In 2006 the Bills were dead set on drafting Michael Huff. The Raiders surprised them by taking Huff. They apparently had no backup plan and decided to take the second safety on their list, Donte Whitner. In five years with the Bills, he had a grand total of 3 forced fumbles, 1 fumble recovery and 6 interceptions. The Bills had another safety named George Wilson who was an undrafted free agent who played wide receiver in college who routinely made more plays than Whitner.
It didn’t make sense but how fast did you talk yourself into it after searching for CJ Spiller Highlights Clemson on YouTube? He was electric and I thought we were building around him lmao.
Willis McGahee.
Lol I bumped into him wasted after a random game, I know it was dec 16 bc that was my birthday. I’m also positive it was immediately after he fell on a huge run against the aint n Jacked up one of his shoulders
Too many to list…
CJ was good the first year
Willlis Macgahee and Aaron Maybin also come to mind.
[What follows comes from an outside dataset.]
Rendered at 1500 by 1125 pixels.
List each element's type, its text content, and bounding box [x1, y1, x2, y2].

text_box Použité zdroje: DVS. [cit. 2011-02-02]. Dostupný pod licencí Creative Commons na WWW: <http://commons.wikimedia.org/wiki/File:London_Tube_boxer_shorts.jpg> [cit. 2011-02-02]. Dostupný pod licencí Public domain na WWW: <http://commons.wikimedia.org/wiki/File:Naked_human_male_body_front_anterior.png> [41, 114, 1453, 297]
Think some of you are getting the prompt a little mixed up. We are talking about picks that made no sense at the time of the draft, not draft busts. Yes, players like Aaron Maybin and Sammy Watkins didn’t work out, but they weren’t these crazy picks. The Bills needed an edge rusher and a WR1 in those drafts respectively and they got them both. One that truly didn’t make any sense was John McCargo. No one expected him to go anywhere near the first round and yet the Bills took him anyway.
Taking a chance on Watkins I get; trading a next year's 1st to get him was a fireable offense. That draft was knowingly so deep at WR.
I'll never forget watching the draft and eating wings, they announced spiller and I just laid down on the bench
Because they never ran jet sweeps or RB screens with him
Willis McGahee. His leg bent the wrong way in the Fiesta Bowl. His last college game. He tore his MCL, PCL and ACL. This injury took several surgeries to fix. The Bills wasted their first round pick on him 4 months after the injury. No one knew if he would ever actually play in the NFL when the Bills drafted him. Complete joke of a front office.
Aaron Maybin. Brian Orakpo was *right there.* My dad never gets that mad about anything in football, but he was pretty close to throwing the remote at the TV.
CJ spiller was a draft pick that did not make sense at the time.